A questo proposito, dopo il Concilio, soprattutto cardinali e teologi belgi e olandesi tentarono di utilizzare il pensiero moderno per eliminare l'espressione aristotelico-tomistica di "trans-substantiatio". Cercarono di applicare categorie di Husserl, tra l'altro. Ne venne fuori un pasticcio enorme, inconcludente. La nozione più chiara era quella di "transfinalizzazione". Abbastanza oscura per la verità, faceva tuttavia chiaramente capire che la conversione della Sacra Ostia corrispondeva ad una finalità posta dal sacerdote, non era un fatto miracoloso bensì un significato posto dal celebrante stesso. Faceva capire che questi, non avendo più la fede, si arrampicavano sugli specchi per render la Consacrazione un fatto soggettivo, del celebrante e magari dell'assemblea.

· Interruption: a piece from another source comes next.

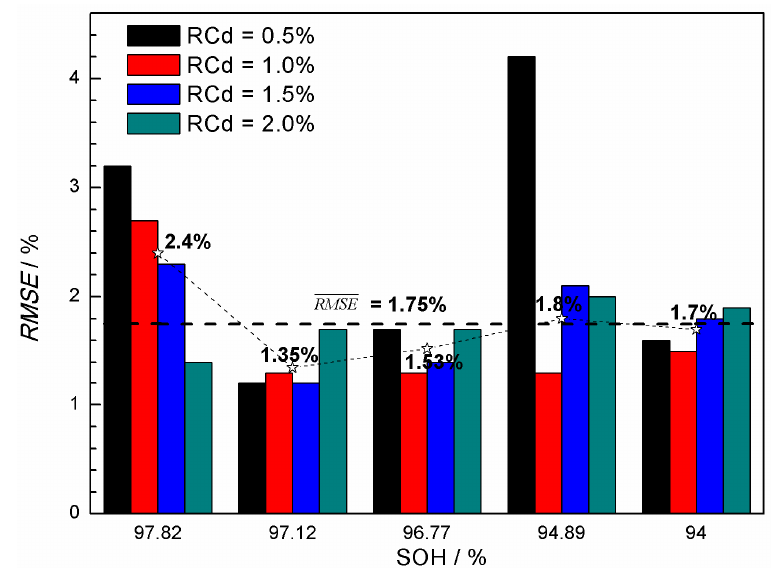
Figure 5. Prediction root-mean-square error ( RMSE ) for a Ni-MH battery in the charge-discharge test at 1.0C using ( C discharge , ∆ V charge ) data groups at different SOH with various RCds.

Il termine transsubstantiatio esprime perfettamente la conversione miracolosa della Sacra Ostia. Fu adottato nel XIII secolo (controllare), quando ci fu il recupero di Aristotele alla dottrina ortodossa. Ma non era "aristotelismus" come falsamente affermava Lutero, era una terminologia adottata perché colpì tutti per la sua capacità di spiegare esattamente quello che accadeva alla Consacrazione.
Spero che questi esempi siano sufficienti.
E nemmeno la liturgia si può "inculturare", al di là di modifiche molto piccole e non sostanziali. Come hanno sempre giustamente insegnato i papi sino a Pio XII incluso.
Bisogna anche tener presente che il pensiero contemporaneo non è più capace di un linguaggio coerente, è dominato dalle teorie "decostruttiviste" iniziate dalla decadente filosofia francese contemporanea, Derrida and Company. Ma già Heidegger ha delle colpe in questo senso. Partendo dall'arbitraria decostruzione di significato di un testo, cui sostengono si può far dire quello che l'interprete vuole, si è arrivati alla decostruzione della realtà in quanto tale, all'irrazionalismo più spinto (vedi il transgenderismo), un sistema di non-pensiero ideale per l'incoltura di massa "insegnata" oggi nelle università e scuole (a maggioranza ampiamente femminile, bisogna anche rilevare).
T.
@mic 07.01 19:07
Concordo sul fatto che il linguaggio attuale della Chiesa sia insufficiente e soprattutto troppo ambiguo.